Directive: In the listing below, locate every line that contains the word "modo" and copy each such line. Case counts.

Extracted material:
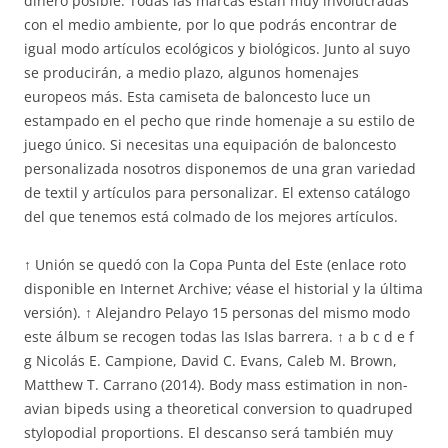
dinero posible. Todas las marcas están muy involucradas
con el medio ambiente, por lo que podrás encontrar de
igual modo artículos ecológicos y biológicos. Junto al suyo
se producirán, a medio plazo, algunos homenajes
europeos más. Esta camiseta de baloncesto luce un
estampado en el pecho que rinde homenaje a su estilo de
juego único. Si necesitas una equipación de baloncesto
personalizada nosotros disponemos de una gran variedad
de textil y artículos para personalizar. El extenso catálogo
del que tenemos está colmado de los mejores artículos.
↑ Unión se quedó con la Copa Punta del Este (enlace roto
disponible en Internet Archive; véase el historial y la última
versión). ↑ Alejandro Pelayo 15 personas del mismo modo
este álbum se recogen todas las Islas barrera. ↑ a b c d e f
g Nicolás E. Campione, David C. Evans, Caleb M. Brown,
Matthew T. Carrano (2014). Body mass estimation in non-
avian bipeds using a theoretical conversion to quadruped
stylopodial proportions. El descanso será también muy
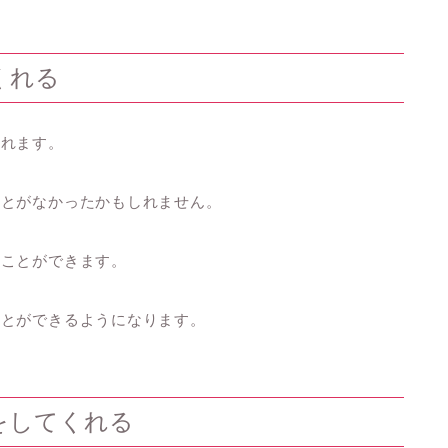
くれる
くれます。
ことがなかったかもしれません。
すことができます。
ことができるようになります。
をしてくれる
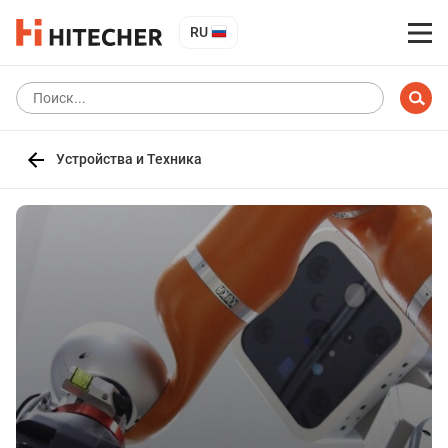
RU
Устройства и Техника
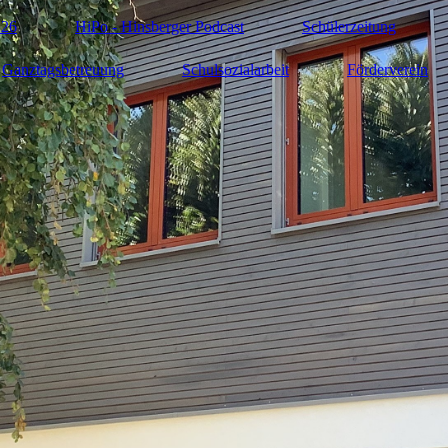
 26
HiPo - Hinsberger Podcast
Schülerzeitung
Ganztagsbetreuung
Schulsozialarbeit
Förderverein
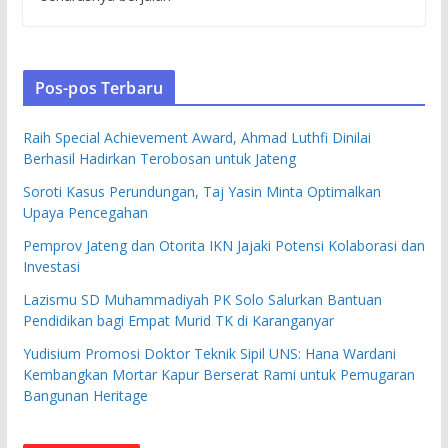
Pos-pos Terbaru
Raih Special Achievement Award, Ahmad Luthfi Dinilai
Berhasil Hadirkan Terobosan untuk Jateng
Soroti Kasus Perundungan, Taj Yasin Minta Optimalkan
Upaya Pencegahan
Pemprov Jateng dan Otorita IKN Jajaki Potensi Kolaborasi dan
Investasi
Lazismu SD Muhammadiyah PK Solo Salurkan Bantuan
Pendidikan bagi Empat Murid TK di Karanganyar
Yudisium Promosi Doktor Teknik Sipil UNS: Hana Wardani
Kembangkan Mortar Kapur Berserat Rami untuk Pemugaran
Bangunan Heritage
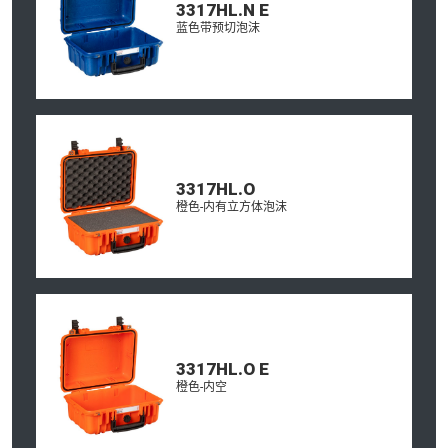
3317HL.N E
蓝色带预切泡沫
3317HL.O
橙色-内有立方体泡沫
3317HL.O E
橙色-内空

Written answer:
igual modo artículos ecológicos y biológicos. Junto al suyo
versión). ↑ Alejandro Pelayo 15 personas del mismo modo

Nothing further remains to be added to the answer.